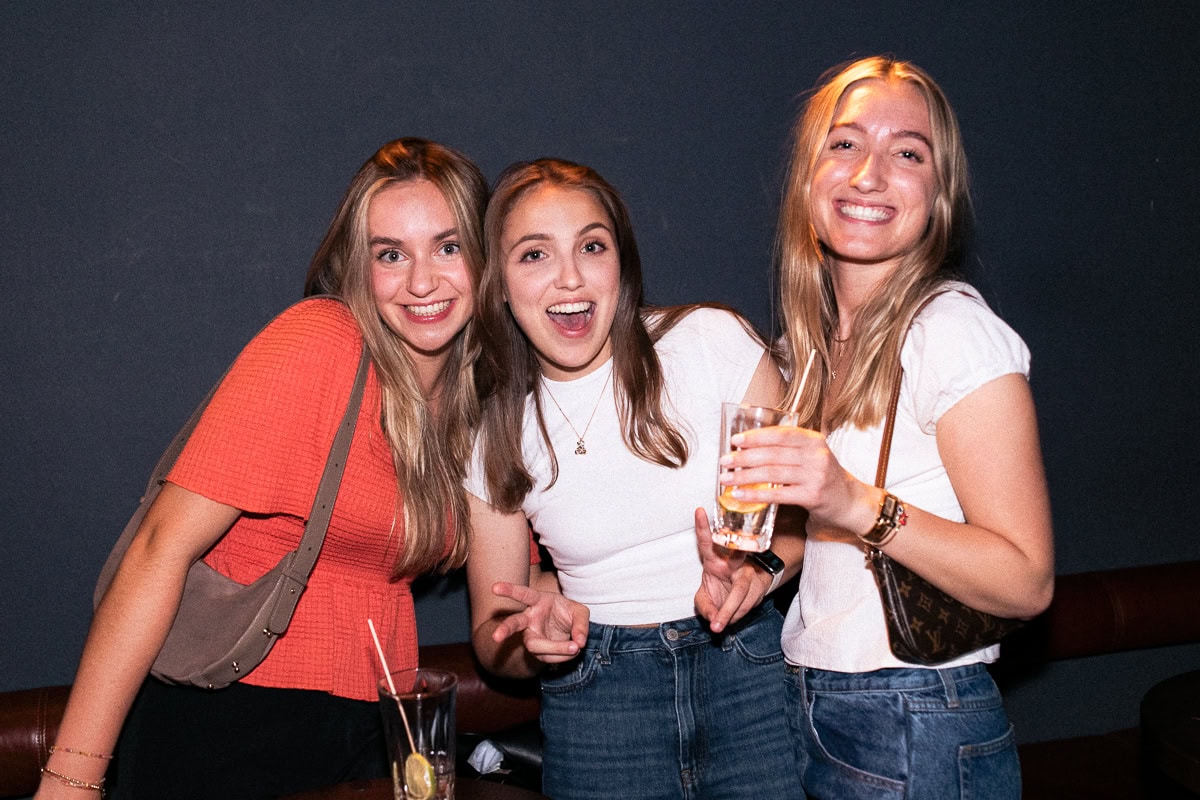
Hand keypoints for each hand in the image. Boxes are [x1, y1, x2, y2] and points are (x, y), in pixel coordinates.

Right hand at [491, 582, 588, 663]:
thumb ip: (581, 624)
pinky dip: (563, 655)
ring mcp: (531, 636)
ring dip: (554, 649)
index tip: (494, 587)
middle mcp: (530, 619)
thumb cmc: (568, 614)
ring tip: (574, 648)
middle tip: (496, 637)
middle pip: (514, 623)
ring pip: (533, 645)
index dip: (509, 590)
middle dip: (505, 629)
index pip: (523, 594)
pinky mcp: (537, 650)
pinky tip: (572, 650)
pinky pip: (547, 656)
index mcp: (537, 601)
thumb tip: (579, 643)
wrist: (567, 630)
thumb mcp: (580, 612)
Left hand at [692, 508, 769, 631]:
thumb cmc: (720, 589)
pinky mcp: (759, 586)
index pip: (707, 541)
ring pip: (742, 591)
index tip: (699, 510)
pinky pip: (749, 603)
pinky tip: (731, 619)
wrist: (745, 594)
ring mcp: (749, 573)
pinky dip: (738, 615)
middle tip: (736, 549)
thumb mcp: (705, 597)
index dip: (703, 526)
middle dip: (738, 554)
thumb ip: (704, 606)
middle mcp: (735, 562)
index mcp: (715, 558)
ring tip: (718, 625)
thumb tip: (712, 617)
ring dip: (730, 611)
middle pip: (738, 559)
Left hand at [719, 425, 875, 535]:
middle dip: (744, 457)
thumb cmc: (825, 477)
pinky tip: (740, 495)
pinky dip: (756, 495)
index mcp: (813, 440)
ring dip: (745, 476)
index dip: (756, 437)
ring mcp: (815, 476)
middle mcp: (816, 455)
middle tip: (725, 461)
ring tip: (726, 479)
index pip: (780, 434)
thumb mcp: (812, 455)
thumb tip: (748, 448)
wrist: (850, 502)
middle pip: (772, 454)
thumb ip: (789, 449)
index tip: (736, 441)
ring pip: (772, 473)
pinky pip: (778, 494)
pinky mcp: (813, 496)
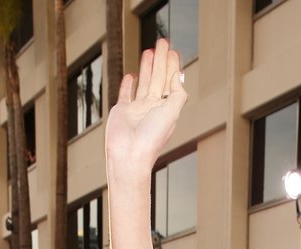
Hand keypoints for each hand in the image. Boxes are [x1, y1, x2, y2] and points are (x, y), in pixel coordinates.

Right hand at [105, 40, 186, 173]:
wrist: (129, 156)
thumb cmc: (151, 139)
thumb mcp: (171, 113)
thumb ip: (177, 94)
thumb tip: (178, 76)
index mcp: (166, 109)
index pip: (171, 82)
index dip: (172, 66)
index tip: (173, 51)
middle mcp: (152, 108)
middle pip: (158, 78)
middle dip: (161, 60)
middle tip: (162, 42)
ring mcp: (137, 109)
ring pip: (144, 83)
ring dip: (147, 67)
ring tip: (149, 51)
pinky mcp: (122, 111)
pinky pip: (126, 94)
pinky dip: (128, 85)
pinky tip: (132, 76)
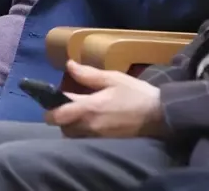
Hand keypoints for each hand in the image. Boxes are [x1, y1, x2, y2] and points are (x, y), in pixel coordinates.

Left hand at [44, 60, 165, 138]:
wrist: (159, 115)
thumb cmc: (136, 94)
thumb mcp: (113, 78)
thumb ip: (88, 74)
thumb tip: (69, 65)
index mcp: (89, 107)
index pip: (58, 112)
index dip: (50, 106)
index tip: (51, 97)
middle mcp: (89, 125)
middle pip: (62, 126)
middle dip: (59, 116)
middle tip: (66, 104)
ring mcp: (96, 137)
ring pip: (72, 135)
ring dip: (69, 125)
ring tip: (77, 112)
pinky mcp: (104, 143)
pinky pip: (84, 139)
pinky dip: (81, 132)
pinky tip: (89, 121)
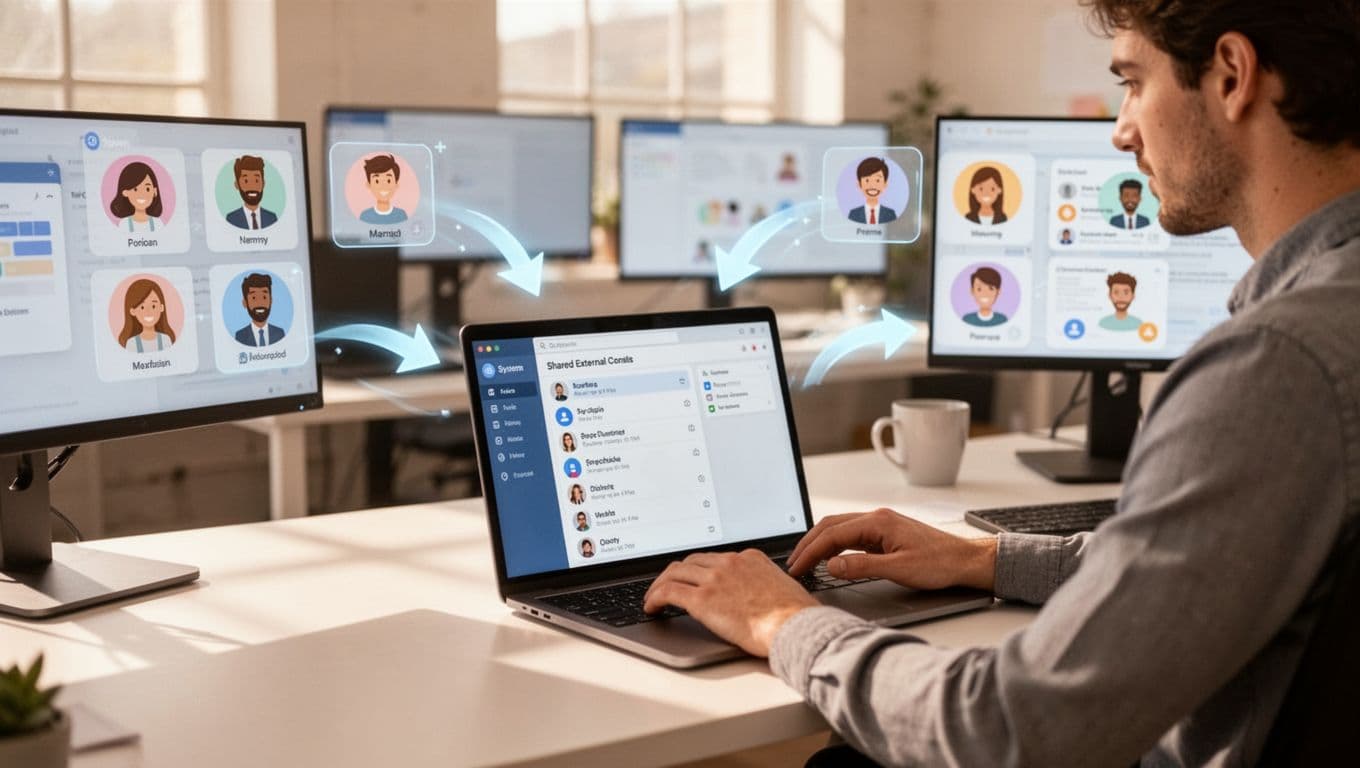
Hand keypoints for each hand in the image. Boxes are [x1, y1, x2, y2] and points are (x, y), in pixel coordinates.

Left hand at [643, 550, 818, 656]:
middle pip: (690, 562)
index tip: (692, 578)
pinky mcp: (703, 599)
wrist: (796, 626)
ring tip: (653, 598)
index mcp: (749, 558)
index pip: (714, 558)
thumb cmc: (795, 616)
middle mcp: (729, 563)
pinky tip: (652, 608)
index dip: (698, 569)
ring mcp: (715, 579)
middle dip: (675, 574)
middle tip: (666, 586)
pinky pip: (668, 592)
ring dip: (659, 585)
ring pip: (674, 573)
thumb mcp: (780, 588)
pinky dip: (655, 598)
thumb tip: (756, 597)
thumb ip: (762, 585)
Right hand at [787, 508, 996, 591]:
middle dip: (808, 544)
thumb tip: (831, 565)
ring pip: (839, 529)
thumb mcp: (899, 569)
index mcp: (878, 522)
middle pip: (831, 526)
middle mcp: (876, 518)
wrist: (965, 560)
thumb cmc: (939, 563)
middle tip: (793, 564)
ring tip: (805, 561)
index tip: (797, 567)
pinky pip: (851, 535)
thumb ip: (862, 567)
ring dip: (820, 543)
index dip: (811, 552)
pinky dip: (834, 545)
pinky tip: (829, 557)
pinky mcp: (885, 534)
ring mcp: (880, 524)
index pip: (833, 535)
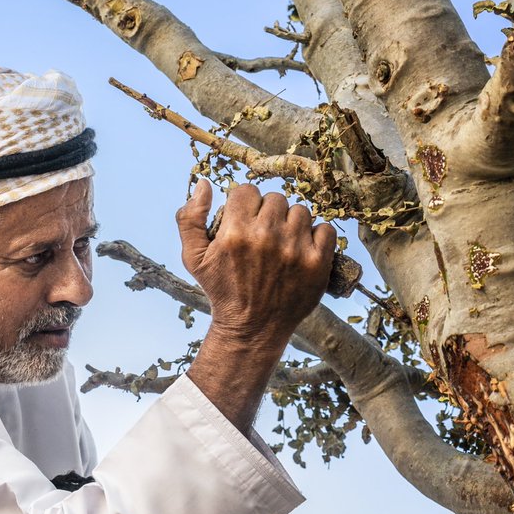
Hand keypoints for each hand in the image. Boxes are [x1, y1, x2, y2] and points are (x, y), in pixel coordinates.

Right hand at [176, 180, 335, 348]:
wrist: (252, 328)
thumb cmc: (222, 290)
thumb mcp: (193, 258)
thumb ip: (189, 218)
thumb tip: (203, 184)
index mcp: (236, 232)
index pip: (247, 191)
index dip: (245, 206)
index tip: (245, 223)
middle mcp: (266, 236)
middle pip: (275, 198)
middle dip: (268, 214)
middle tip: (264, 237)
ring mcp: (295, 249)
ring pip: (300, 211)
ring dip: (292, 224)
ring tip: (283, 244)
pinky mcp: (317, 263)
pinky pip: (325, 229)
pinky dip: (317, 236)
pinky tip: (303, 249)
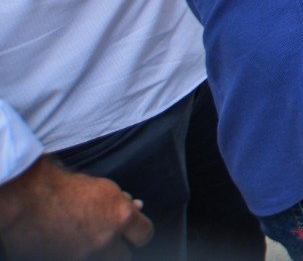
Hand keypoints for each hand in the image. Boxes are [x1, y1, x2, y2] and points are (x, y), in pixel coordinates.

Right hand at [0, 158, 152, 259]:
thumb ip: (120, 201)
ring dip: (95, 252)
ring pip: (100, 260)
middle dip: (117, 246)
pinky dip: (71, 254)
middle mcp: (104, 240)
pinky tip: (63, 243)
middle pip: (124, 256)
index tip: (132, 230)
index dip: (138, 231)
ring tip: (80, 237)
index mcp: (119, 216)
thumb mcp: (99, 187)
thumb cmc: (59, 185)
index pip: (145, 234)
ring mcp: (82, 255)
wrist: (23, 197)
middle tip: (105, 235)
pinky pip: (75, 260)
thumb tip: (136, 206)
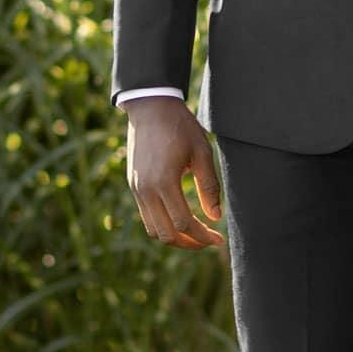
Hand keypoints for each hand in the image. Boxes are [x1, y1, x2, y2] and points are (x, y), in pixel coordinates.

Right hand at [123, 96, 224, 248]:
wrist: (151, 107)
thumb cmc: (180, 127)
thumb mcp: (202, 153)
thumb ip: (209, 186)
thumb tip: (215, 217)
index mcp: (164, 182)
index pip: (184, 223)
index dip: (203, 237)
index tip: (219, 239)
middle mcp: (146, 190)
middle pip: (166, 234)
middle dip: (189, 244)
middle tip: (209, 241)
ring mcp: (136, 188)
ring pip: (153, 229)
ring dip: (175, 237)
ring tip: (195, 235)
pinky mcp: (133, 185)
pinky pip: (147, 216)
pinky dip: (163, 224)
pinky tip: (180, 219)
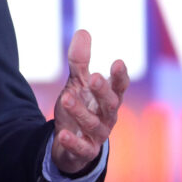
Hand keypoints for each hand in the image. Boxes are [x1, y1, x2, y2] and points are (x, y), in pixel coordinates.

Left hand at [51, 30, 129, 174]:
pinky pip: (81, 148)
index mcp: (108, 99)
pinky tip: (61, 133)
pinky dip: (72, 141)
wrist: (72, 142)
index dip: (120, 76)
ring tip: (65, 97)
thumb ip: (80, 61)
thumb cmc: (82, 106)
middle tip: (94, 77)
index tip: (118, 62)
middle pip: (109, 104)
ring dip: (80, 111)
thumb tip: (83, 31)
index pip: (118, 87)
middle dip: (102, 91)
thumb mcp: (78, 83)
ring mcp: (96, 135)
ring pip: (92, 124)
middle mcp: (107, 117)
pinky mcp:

(Work order)
Leave out the pictures, and write out all the remaining data above exactly.

(Solved problem)
Hand keypoints for each hand in the image. Boxes are [x1, y1, x2, y2] and points are (x, y), in pixel coordinates.

Right hand at [491, 582, 588, 663]:
thumb ip: (581, 624)
pinky dip: (563, 655)
ring mcp: (531, 636)
ring dip: (554, 649)
index tip: (494, 587)
middle mcp: (530, 619)
thumb cmc: (568, 614)
ring tip: (574, 648)
middle tip: (496, 637)
middle pip: (514, 623)
ring pip: (533, 645)
index dip: (509, 590)
middle dip: (505, 629)
index pip: (523, 594)
pinky mcp: (537, 650)
pinky tip: (572, 650)
pinky pip: (547, 656)
index mcp: (537, 601)
thumb tip: (579, 643)
wrist: (567, 630)
thumb mcp: (580, 612)
Left hand at [692, 508, 769, 631]:
thumb cmc: (720, 589)
pinky mcp: (759, 586)
index pip: (707, 541)
ring pip: (742, 591)
index tip: (699, 510)
pinky pip: (749, 603)
pinky tip: (731, 619)
wrist: (745, 594)
ring mcp: (749, 573)
pinky dip: (738, 615)
middle tip: (736, 549)
thumb mcp: (705, 597)
index dip: (703, 526)
middle dip: (738, 554)
thumb ip: (704, 606)
middle mcp: (735, 562)
index mcp: (715, 558)
ring tip: (718, 625)
thumb tip: (712, 617)
ring dip: (730, 611)
middle pip: (738, 559)
Left hand at [719, 425, 875, 535]:
middle dip: (744, 457)
thumb cmc: (825, 477)
pinky tip: (740, 495)
pinky dip: (756, 495)
index mcp: (813, 440)
ring dip: (745, 476)
index dip: (756, 437)
ring mcp: (815, 476)
middle mcp: (816, 455)
middle tip: (725, 461)
ring tip: (726, 479)
index pip: (780, 434)
thumb mcp: (812, 455)
thumb tip: (748, 448)
wrist: (850, 502)
middle pip: (772, 454)
thumb ip: (789, 449)
index tip: (736, 441)
ring pip: (772, 473)
pinky pip: (778, 494)
pinky mcp: (813, 496)
Hand keypoints for each hand in the image. Boxes are [x1, y1, x2, y2] and points are (x, y), in pixel coordinates.

Right hand at [105, 40, 186, 173]:
wrist: (129, 156)
thumb cmc: (151, 139)
thumb mcp: (171, 113)
thumb ip: (177, 94)
thumb tip: (178, 76)
index mcp: (166, 109)
index pip: (171, 82)
index dip: (172, 66)
index tip: (173, 51)
middle mcp: (152, 108)
middle pip: (158, 78)
middle dip: (161, 60)
middle tip: (162, 42)
ring mcp: (137, 109)
ring pip: (144, 83)
ring dip: (147, 67)
ring tip: (149, 51)
pinky mcp: (122, 111)
pinky pip: (126, 94)
pinky dip: (128, 85)
pinky tip: (132, 76)
Hand keypoints for each hand in the image. Boxes are [x1, y1, x2, y2] and points are (x, y), in pixel coordinates.

Left hand at [44, 60, 165, 138]:
wrist: (159, 115)
thumb cmc: (136, 94)
thumb mcp: (113, 78)
thumb ip: (88, 74)
thumb tip: (69, 65)
index mcp: (89, 107)
index pip: (58, 112)
index dip: (50, 106)
index tip: (51, 97)
middle mcp: (89, 125)
middle pip: (62, 126)
middle dip: (59, 116)
middle tip: (66, 104)
ring mcp: (96, 137)
ring pip: (72, 135)
ring dip: (69, 125)
ring tip: (77, 112)
pinky mcp: (104, 143)
pinky pip: (84, 139)
pinky dip: (81, 132)
pinky tip: (89, 121)
Hand keypoints for each hand in the image. Boxes are [x1, y1, x2, y2] and points are (x, y), in pixel coordinates.

Left hand at [643, 550, 818, 656]:
middle pip: (690, 562)
index tip: (692, 578)
pinky mcp: (703, 599)
wrist: (796, 626)
ring tip: (653, 598)
index mcp: (749, 558)
index pip: (714, 558)
thumb cmc: (795, 616)
middle mcp: (729, 563)
pinky tip: (652, 608)
index dip: (698, 569)
ring mcp: (715, 579)
middle dip: (675, 574)
middle tip: (666, 586)
pinky pip: (668, 592)
ring dip: (659, 585)
ring pip: (674, 573)
thumb mcp: (780, 588)
pinky dip: (655, 598)
thumb tip: (756, 597)
thumb ip: (762, 585)
Right hand at [787, 508, 996, 591]:
middle dip: (808, 544)
thumb tip: (831, 565)
ring pip: (839, 529)
thumb mcp: (899, 569)
index mcp: (878, 522)
middle pip: (831, 526)
middle mcp: (876, 518)
wrist: (965, 560)
thumb cmc: (939, 563)
middle tip: (793, 564)
ring tip: (805, 561)
index tip: (797, 567)
pinky pip: (851, 535)
thumb ip: (862, 567)
ring dip: (820, 543)
index dip: (811, 552)
pinky dip: (834, 545)
pinky tip: (829, 557)
pinky mcp: (885, 534)
ring mcp: (880, 524)
index pip: (833, 535)
Hand keypoints for each hand in the image. Boxes are [x1, y1, x2, y2] and points are (x, y), in pixel coordinates.

Right hand at [176, 180, 335, 348]:
wrist: (252, 328)
thumb cmc: (222, 290)
thumb mcp: (193, 258)
thumb ip: (189, 218)
thumb tip: (203, 184)
index mcp: (236, 232)
index pip: (247, 191)
index dip: (245, 206)
index tip: (245, 223)
middle mcp: (266, 236)
middle pip: (275, 198)
middle dip: (268, 214)
middle tip: (264, 237)
ring mcp: (295, 249)
ring pip: (300, 211)
ring dip: (292, 224)
ring tip: (283, 244)
pinky mcp: (317, 263)
pinky pip: (325, 229)
pinky dip: (317, 236)
pinky tip: (303, 249)
Hand keypoints for each hand in the image. Boxes are [x1, y1, x2, y2] and points are (x, y), in pixel coordinates.

Right hand at [0, 158, 152, 259]:
thumb ip: (120, 201)
ring dip: (95, 252)
ring pip: (100, 260)
middle dip: (117, 246)
pinky dip: (71, 254)
middle mcp: (104, 240)
pinky tip: (63, 243)
middle pip: (124, 256)
index tip: (132, 230)
index dip: (138, 231)
ring tip: (80, 237)
index mcp: (119, 216)
thumb mcp: (99, 187)
thumb cmc: (59, 185)
index pip: (145, 234)
ring mcp: (82, 255)
wrist: (23, 197)
middle tip: (105, 235)
pinky pip: (75, 260)
thumb tip: (136, 206)
Hand keypoints for each hand in the image. Boxes are [x1, y1, x2, y2] and points are (x, y), in pixel coordinates.

Right hand at [123, 96, 224, 248]:
wrist: (151, 107)
thumb cmc: (180, 127)
thumb mcp: (202, 153)
thumb ip: (209, 186)
thumb tip: (215, 217)
index mcp: (164, 182)
index pip: (184, 223)
index dip: (203, 237)
index tip: (219, 239)
middle mcp: (146, 190)
middle pip: (166, 234)
middle dip: (189, 244)
middle tip: (209, 241)
ring mcp: (136, 188)
ring pip: (153, 229)
ring dip: (175, 237)
ring tip: (195, 235)
pinky mcp: (133, 185)
pinky pip: (147, 216)
pinky dip: (163, 224)
pinky tip: (180, 219)
Hand keypoints for each hand in the image. Boxes are [x1, y1, x2, y2] and points are (x, y), in pixel coordinates.

Left hand at [51, 30, 129, 174]:
pinky pip: (81, 148)
index mcp: (108, 99)
pinky tip: (61, 133)
pinky dip: (72, 141)
wrist: (72, 142)
index dip: (120, 76)
ring tip: (65, 97)
thumb ip: (80, 61)
thumb cmc: (82, 106)
middle tip: (94, 77)
index tip: (118, 62)
middle pip: (109, 104)
ring dip: (80, 111)
thumb tip: (83, 31)
index pip: (118, 87)
middle dip: (102, 91)
thumb mcp: (78, 83)
ring mcp: (96, 135)
ring pip: (92, 124)
middle mcp: (107, 117)
pinky mcp:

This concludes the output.